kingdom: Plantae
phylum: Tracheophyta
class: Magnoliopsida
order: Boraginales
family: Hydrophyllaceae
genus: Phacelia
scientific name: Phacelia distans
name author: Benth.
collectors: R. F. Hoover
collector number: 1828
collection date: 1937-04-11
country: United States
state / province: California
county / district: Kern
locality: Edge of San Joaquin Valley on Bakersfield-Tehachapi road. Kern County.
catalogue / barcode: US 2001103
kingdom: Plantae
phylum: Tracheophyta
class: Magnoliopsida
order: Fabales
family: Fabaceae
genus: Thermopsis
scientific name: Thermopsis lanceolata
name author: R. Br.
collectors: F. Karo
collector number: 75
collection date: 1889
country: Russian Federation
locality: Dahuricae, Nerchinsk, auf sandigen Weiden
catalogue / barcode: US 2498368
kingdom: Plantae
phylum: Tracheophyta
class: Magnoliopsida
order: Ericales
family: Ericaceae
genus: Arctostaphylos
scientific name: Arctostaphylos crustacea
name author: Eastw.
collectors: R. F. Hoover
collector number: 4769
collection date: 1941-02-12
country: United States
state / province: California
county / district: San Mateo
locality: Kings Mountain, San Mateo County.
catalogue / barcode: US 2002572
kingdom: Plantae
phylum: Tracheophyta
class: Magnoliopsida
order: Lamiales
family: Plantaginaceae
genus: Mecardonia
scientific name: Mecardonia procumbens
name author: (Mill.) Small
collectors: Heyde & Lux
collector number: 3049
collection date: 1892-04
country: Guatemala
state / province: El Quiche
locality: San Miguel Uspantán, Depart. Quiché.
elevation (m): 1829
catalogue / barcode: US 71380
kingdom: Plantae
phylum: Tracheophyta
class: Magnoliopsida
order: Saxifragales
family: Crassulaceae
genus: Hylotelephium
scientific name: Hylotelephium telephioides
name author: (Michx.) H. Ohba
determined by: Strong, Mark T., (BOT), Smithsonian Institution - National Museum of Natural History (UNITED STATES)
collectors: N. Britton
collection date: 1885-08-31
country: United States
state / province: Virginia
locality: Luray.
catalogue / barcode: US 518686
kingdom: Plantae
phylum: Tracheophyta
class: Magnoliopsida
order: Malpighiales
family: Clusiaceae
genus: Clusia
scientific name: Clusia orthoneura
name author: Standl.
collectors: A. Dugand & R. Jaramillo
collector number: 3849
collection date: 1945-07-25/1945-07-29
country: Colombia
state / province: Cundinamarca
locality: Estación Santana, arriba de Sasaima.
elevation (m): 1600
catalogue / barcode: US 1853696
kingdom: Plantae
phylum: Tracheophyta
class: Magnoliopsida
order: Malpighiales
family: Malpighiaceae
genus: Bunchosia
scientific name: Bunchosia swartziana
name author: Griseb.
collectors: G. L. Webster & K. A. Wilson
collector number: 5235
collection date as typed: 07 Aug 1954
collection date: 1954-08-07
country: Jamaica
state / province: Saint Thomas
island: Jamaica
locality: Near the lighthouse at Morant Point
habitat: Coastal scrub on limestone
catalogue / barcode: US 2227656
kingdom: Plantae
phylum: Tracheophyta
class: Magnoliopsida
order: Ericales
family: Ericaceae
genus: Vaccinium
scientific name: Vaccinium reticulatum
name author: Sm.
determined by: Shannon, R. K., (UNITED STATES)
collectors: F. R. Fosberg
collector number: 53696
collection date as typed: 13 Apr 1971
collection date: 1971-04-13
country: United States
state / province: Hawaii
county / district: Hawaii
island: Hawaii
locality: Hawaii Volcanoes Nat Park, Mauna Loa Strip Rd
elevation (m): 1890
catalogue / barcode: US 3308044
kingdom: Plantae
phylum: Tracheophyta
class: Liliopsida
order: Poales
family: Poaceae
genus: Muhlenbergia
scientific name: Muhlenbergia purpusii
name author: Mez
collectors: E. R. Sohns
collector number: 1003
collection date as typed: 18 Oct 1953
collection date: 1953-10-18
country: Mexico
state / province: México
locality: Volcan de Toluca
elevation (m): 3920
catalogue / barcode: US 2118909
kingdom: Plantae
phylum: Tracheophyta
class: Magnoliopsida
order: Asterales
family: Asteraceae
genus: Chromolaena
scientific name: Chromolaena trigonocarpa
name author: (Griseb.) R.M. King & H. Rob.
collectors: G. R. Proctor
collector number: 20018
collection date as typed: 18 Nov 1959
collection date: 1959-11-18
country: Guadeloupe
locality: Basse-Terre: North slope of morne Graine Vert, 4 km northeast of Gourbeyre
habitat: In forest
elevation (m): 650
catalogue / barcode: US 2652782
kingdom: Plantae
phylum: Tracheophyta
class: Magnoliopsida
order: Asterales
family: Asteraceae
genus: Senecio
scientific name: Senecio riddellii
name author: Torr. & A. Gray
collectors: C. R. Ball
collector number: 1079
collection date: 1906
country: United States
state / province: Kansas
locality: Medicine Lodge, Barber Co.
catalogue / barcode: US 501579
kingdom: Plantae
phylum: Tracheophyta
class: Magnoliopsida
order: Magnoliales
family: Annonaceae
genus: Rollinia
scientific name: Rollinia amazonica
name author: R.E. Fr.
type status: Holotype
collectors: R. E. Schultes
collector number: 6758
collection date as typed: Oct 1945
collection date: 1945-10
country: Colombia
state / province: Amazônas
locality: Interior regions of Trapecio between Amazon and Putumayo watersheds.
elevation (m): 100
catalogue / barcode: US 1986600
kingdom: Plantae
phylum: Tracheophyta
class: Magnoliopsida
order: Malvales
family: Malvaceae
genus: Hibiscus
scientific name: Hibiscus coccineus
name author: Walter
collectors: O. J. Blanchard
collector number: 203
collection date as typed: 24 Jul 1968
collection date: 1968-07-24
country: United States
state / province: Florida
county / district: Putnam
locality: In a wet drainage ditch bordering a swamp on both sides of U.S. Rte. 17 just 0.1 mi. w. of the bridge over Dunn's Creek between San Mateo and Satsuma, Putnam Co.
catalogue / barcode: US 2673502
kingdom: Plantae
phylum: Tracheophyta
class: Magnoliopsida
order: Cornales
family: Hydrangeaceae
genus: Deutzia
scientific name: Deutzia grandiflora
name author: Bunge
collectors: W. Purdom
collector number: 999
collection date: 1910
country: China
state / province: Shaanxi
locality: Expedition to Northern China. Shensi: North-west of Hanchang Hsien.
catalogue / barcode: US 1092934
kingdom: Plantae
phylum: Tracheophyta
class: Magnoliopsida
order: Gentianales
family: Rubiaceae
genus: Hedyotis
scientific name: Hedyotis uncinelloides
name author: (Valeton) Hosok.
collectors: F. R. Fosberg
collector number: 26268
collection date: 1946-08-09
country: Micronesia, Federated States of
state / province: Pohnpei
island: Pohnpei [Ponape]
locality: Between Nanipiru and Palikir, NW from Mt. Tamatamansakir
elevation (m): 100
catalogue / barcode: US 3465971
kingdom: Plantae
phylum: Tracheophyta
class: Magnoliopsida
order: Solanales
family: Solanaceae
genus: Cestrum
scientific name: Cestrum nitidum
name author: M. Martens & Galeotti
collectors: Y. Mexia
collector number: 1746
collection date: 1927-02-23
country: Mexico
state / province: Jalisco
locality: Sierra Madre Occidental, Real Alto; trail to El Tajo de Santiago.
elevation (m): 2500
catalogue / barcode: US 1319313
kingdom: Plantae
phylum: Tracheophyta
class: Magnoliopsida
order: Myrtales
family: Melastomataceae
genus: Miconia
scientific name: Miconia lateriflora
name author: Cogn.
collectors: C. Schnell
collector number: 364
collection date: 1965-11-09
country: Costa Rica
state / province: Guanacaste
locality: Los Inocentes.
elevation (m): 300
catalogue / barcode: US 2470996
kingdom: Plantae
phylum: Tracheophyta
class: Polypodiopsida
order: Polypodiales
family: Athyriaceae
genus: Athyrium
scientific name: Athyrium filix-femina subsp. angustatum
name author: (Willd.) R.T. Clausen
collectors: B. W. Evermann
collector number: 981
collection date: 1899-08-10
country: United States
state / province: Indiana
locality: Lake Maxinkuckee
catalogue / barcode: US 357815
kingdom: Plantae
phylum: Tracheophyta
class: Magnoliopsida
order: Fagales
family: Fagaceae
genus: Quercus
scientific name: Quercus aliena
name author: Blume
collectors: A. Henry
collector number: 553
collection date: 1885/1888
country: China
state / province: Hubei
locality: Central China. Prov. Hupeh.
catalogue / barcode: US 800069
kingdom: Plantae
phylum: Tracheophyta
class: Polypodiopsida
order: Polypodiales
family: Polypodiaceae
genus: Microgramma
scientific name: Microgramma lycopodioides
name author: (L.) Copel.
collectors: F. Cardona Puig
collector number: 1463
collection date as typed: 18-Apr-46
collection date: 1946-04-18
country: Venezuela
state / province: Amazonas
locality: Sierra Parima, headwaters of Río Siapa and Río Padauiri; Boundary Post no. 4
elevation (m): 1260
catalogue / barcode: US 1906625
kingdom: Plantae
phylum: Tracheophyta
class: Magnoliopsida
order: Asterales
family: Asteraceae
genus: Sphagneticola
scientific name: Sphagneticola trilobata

## [Task statement]
Output the lines of the records exactly as they appear, from the line with "catalogue / barcode: US 2001103" to the line with "collection date: 1889", including both of those lines.

## [Solution to this problem]
catalogue / barcode: US 2001103
kingdom: Plantae
phylum: Tracheophyta
class: Magnoliopsida
order: Fabales
family: Fabaceae
genus: Thermopsis
scientific name: Thermopsis lanceolata
name author: R. Br.
collectors: F. Karo
collector number: 75
collection date: 1889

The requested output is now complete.